Da igual que los alcaldes y concejales de festejos nos mantengan entretenidos con eso que llaman actividades populares, es decir, que pagaremos nosotros con nuestros impuestos y todo para liquidar un pan y circo menguado pero no lo suficiente como para seguir manteniendo en cartel misas rocieras, castellers, correfocs y otras romerías tan populares. Pues eso.

No se esfuercen en sus mimos, hagan lo que hagan, siempre serán superados por la teatralidad de la propia calle, por sus escenarios, por sus diálogos de Séneca que se dan al calor de un hilillo blanco de cigarro en una de esas terrazas arañadas al espacio público.

Cuando vas al teatro y aguardas que se alce el telón y que de aquellos objetos que abocetan una escenografía surja la movilidad, o esperas que se haga la luz y se rompa el silencio, ese cosquilleo previo a la función es casi mejor que la obra en sí. Por desgracia, muy a menudo.

Calderón de la Barca se pondría las botas con una ciudad como Palma porque ¡total como la vida es sueño! Podría elegir, por ejemplo, entre unos restos de muralla tomados por hombres y mujeres semidesnudos que corren sin mover una pestaña o esos tránsfugas de asfalto que se reservan la ciudad en domingo porque el resto de la semana no hay quien la aguante. O ese abuelete que aún mantiene la costumbre de comprar los pastelillos aunque no sea en el horno de su infancia.

Mientras a la mayoría le da por creer que visitar el campo por horas le exonera de su sentimiento antiurbano –aunque en realidad no aguanta el polvo de los caminos, los bichos, el polen y el olor a boñiga de vaca–, otros hacen de la ciudad su mejor escenario. Como buenos actores, arrojan su camisa de fiesta, se calzan las deportivas y tira millas.

Aficionados a las tablas

Los que vienen de paso piensan que los autóctonos somos muy aficionados al teatro y que tenemos una ciudad muy cultural porque en la plaza Major hay saltimbanquis, transformistas, hombres barro, mujeres mimo. Además creen que también nos gusta mucho la música porque tras librar los soportales, pasan de una marimba de Guatemala a una bulería del Sacromonte, o mojan la pestaña con el Ave María de Schubert.

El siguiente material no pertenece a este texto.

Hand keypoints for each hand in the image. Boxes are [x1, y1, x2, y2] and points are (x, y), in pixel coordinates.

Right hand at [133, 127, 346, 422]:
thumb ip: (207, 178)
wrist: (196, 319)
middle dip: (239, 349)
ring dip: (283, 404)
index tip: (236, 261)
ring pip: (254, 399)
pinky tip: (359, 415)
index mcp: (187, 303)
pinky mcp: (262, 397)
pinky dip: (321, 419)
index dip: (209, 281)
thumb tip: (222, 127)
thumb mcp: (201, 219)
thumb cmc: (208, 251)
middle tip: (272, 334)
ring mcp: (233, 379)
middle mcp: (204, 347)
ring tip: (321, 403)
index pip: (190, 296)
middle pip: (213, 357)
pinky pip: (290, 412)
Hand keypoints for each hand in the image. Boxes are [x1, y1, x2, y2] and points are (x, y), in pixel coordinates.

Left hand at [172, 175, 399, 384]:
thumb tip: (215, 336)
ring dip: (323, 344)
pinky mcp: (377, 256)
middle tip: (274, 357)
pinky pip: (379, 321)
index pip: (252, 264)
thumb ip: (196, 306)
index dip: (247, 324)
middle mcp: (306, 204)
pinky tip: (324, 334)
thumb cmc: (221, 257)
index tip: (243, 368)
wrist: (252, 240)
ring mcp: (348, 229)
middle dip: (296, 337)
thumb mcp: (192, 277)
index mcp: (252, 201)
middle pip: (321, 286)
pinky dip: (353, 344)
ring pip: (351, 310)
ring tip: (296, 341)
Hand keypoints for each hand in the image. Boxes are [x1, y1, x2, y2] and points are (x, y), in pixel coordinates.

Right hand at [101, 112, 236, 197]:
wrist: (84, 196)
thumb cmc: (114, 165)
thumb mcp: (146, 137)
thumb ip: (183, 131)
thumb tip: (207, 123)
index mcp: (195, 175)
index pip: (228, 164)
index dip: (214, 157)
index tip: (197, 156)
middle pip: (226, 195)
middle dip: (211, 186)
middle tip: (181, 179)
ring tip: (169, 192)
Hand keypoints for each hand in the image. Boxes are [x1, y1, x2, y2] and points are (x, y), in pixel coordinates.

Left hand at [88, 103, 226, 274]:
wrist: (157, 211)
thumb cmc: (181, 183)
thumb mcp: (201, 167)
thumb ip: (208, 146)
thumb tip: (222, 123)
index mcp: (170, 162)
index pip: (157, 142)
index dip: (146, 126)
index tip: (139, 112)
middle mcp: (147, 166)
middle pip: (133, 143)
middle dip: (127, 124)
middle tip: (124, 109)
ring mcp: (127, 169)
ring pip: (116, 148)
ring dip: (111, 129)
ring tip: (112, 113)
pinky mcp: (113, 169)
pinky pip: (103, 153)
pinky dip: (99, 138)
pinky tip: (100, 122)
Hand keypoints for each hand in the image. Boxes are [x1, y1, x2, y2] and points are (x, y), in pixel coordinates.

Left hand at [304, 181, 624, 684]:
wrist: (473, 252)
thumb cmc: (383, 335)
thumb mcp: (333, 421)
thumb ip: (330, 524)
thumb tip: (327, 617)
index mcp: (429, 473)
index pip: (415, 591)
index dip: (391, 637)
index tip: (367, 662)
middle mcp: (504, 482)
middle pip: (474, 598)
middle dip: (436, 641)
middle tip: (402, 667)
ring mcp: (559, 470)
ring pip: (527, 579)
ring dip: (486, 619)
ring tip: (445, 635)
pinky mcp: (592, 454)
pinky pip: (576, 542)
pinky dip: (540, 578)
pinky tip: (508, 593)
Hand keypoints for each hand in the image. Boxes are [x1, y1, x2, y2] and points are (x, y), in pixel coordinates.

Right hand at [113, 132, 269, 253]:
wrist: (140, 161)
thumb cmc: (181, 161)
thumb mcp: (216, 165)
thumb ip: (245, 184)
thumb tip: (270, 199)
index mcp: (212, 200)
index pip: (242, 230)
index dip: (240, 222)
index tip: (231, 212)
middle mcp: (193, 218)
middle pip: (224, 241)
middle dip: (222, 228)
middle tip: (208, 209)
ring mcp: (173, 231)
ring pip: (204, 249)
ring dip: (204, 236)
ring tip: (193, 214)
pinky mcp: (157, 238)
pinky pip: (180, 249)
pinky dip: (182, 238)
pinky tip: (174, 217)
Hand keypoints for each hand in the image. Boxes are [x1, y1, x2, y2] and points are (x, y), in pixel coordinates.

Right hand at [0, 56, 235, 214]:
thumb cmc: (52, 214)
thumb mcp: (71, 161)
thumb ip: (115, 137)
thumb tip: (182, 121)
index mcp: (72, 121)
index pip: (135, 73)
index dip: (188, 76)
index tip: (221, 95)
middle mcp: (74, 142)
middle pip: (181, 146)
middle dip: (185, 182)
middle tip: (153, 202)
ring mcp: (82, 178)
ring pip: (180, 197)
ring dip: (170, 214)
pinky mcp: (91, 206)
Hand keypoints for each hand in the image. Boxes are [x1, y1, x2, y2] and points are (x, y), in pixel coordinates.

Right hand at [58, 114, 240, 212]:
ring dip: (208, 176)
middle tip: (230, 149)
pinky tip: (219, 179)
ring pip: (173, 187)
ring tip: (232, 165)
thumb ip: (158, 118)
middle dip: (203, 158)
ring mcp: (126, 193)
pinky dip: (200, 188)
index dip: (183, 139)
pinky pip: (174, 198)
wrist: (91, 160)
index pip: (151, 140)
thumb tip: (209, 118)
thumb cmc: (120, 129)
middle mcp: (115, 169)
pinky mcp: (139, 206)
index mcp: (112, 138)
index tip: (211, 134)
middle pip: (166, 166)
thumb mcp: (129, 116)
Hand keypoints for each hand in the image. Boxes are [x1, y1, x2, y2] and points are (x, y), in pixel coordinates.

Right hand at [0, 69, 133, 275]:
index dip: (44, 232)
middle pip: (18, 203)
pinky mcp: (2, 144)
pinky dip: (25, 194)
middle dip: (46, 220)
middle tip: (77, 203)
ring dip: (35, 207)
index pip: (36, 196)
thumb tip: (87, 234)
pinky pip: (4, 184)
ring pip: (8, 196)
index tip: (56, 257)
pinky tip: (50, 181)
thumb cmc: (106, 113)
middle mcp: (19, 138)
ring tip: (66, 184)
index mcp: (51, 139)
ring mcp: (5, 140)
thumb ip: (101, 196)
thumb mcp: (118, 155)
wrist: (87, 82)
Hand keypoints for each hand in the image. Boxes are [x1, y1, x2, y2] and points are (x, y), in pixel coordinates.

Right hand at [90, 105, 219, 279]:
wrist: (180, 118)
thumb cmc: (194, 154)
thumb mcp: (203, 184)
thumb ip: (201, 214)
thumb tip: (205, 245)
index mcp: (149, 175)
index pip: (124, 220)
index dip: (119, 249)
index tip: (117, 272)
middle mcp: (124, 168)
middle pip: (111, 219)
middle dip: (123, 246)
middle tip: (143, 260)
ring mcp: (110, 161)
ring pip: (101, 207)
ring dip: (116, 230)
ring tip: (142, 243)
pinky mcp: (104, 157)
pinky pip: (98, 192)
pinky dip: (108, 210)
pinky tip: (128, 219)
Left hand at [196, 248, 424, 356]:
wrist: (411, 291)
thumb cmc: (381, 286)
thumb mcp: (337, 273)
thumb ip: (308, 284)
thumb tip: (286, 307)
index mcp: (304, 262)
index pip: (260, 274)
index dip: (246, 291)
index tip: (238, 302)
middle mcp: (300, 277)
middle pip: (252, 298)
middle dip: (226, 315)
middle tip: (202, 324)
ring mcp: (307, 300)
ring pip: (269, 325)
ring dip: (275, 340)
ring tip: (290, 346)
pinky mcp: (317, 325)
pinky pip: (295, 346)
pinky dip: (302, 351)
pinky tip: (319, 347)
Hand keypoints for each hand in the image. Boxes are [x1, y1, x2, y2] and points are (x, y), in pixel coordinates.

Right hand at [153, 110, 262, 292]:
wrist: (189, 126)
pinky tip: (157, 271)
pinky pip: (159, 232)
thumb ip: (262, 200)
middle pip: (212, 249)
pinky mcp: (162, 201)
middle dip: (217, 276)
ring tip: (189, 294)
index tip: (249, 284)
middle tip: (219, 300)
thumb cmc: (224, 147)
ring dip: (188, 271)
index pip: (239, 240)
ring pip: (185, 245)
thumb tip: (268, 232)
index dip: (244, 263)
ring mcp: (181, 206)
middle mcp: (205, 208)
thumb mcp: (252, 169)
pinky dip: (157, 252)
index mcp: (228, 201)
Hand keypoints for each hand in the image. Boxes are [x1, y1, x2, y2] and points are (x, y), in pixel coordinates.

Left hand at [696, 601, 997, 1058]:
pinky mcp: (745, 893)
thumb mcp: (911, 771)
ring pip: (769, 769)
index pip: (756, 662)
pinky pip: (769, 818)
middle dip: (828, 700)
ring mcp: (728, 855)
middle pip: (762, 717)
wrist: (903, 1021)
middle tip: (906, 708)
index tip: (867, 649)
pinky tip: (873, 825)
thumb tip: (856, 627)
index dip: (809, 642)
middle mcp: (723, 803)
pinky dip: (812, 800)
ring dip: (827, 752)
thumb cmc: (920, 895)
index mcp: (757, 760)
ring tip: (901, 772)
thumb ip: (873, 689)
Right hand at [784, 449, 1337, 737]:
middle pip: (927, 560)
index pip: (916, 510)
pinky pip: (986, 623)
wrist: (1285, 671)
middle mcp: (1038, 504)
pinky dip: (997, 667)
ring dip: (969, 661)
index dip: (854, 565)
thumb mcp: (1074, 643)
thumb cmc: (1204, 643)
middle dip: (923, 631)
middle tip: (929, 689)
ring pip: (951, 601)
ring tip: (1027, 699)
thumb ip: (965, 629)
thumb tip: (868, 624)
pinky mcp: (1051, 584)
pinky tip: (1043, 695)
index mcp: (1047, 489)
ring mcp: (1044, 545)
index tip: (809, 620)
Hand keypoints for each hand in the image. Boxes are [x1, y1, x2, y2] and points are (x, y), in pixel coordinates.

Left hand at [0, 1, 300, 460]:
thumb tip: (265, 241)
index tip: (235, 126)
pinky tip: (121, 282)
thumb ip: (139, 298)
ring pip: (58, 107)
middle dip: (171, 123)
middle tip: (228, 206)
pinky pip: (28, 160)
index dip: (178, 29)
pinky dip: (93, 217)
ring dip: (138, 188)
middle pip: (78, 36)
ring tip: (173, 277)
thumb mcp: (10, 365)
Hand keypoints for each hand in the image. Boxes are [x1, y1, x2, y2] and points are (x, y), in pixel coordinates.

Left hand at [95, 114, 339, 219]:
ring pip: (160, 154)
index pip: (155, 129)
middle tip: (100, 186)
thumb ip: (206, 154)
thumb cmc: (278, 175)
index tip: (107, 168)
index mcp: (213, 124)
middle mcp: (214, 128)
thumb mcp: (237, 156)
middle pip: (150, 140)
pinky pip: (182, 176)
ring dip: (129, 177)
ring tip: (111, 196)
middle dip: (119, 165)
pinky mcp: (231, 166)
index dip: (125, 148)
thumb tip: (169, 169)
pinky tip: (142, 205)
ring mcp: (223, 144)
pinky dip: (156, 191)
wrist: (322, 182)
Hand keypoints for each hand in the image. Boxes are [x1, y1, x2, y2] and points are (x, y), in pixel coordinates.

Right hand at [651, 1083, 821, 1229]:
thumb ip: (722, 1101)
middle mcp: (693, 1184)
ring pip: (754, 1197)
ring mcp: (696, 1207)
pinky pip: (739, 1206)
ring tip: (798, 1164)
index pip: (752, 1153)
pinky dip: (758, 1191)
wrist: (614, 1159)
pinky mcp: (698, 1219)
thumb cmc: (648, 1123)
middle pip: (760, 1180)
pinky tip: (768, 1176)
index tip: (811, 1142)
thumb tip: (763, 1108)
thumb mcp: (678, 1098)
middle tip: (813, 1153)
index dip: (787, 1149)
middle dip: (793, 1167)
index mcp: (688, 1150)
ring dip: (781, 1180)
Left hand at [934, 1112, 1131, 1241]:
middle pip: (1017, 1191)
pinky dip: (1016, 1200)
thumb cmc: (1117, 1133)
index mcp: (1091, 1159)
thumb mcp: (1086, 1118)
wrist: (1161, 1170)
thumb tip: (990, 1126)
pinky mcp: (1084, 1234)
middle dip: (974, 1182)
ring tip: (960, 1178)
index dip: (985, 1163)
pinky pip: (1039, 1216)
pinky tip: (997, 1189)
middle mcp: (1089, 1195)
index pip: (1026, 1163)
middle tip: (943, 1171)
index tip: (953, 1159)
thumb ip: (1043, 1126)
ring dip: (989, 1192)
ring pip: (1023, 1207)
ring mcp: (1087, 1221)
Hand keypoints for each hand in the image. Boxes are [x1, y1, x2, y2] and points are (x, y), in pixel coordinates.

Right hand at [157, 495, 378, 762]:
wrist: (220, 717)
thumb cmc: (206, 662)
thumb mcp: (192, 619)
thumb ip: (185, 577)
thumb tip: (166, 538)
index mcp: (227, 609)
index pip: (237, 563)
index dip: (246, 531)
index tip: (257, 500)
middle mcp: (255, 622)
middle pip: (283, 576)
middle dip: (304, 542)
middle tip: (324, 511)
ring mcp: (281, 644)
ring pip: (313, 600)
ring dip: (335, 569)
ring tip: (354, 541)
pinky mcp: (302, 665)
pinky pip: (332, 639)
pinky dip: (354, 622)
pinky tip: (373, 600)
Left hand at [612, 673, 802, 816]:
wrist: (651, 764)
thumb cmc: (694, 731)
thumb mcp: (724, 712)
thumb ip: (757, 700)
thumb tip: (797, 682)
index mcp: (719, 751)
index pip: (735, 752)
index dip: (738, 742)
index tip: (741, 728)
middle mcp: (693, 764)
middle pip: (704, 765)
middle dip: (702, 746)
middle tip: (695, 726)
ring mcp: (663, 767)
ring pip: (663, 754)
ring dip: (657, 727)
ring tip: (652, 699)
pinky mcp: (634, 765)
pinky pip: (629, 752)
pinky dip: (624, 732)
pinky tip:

Nos creen políglotas porque conforme avanzan hacia el mar del paseo, escuchan que hablamos muchas lenguas. No saben que somos hijos de La vida es sueño y que Calderón del XXI se abismaría en Palma pero que muy a gusto.

Los cómicos no quieren madrugar así que dejan su escenario tal cual. Una maleta, un cántaro, un banco, un bastón y unas botas viejas aguardan a que se levante el telón, o sea, que llegue el actor de barro. Al lado, una escultura de Margalida Escalas sirve de ´paragüero´ para el resto de mobiliario de la función. Ni en tiempo de crisis se los lleva nadie. Un respeto al arte. Si ya lo piensan nuestros visitantes: los mallorquines adoramos el teatro. Y somos, además, muy buenos actores.

Todo preparado: se alza el telón

La calle es puro teatro, escenarios espontáneos donde las personas aventuramos diálogos de Séneca en tertulias de bares, o celebramos los ´Happy Days´ viendo un banco, una maleta, un bastón, unas botas viejas y un cántaro de barro. A su lado, una escultura de Margalida Escalas sirve de soporte para el resto de la escenografía del teatro callejero de Palma.